This is official startup point (for now) Join the project and you will be notified of all changes:

http://www.wikitree.com/wiki/Project:Database_Errors

On each monday new error report will be added accessible from project page:

http://www.wikitree.com/wiki/Space:Database_Errors_Project_2016-xx-xx

Database statistics is done on this page once a month:

http://www.wikitree.com/wiki/Space:Database_dump_statistics

Other pages are dead ends.

 

Thank you.  I've started marking the false errors on the errors page.

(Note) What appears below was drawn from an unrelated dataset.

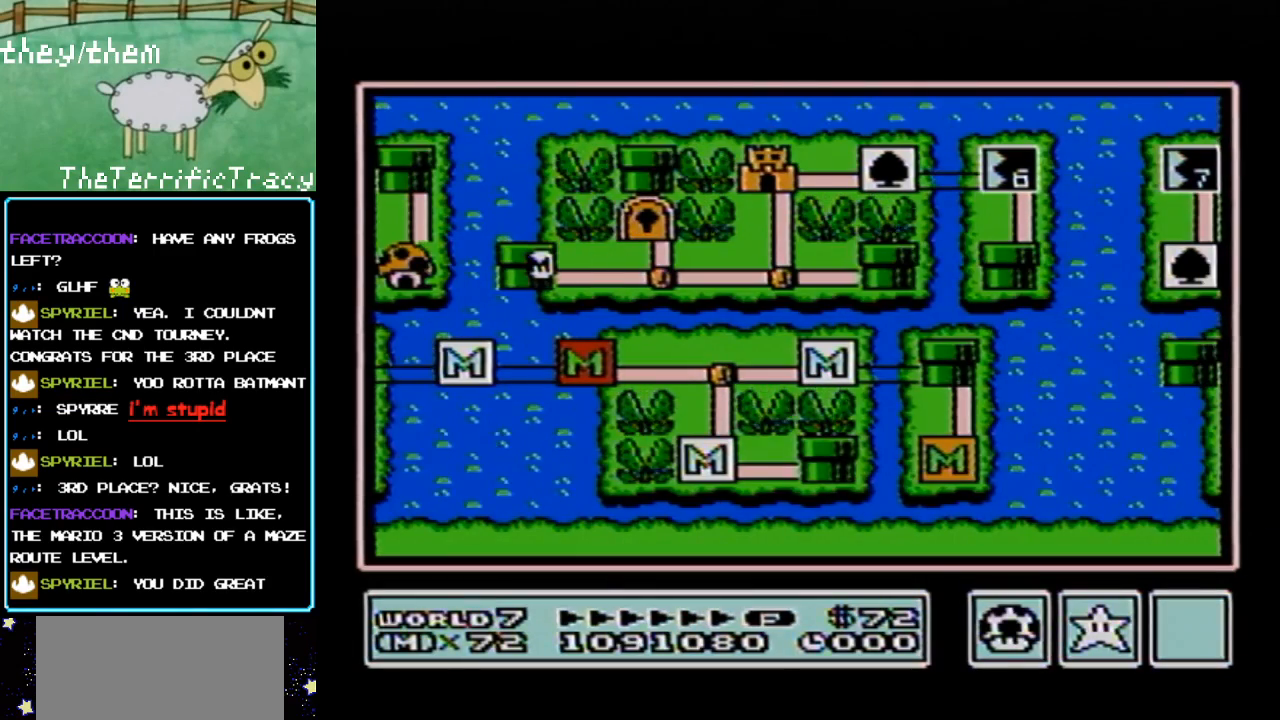
{"buttons": [], "events": []}
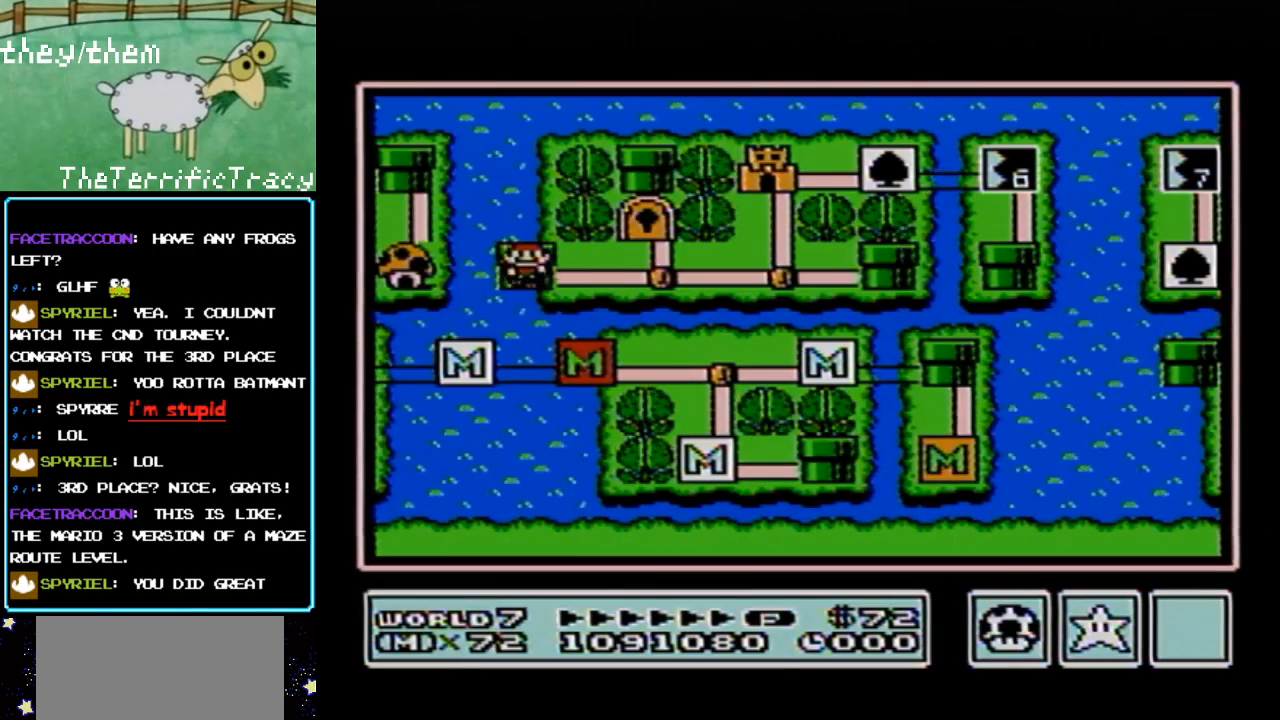
{"buttons": [], "events": []}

Could someone start explain what false error is ?!?!? Does that indicate an error in the algoritm.....

Any examples please...

The errors I have seen like father is is the same as profiles feels a bot could repaire... better than I ....  

Errors are calculated by some rules, that are true in most cases, but there are always some exceptions. In such case you can click False Error and this error will be removed from errors.

Examples:

  • Error 105 Duplicate siblings: Ries-613 & Ries-614 are Twins without a name so it is not an error.
  • Error 305 Mother too young: Moore-24889 & Smith-95728 was old enough to give birth, but due to privacy computer thinks she was 10. 
  • Errors 500: Genger correctness is calculated automatically, so there can be a lot of false errors.

As for BOTs I am against them. Bot could delete father is self, but genealogist can set correct one, which is much better. 

Exceptions might be error 631 and 632 and similar, where location could be set to empty text, but Chris could correct this with one command in a minute if he choses to do so.

8 Answers

+5 votes
 
Best answer

I think this tool is magic we need to start look at our data in different ways.......

Yesterday I started to traverse the list of people who had fathers of himself..... A big problem is that you can't edit a profile and have to leave a comment on the page that is easy to understand....

I leave a comment like this


This profile has been identified to have problem.  2016-05-11 303 Father of himself Please change it.

For more information please see 
Project:Database_Errors or ask a question at G2G

==> Wiki code

This profile has been identified to have problem [http://www.softdata.si/osebe_staro/ales/wikitree/Err_20160511/201_1800-1899.htm 303 Father of himself] - 2016 may 11

'''Please change it'''

For more information please see [http://www.wikitree.com/wiki/Project:Database_Errors Project:Database_Errors] or ask a question at [http://www.wikitree.com/g2g/tag/db_errors G2G]

:Regards
:Magnus Sälgö
:Stockholm, Sweden

by Living Sälgö G2G6 Pilot (297k points)
selected by Living Terink

Magnus,

You started work on error, that others already checked and corrected. Remained only errors on protected profiles, where there was no response from profile manager.

As for the standard message for profile manager I would suggest that someone writes appropriate standard message for each error with instruction on how to correct. I did write some basic description of each error on Project page but for message it should be extended.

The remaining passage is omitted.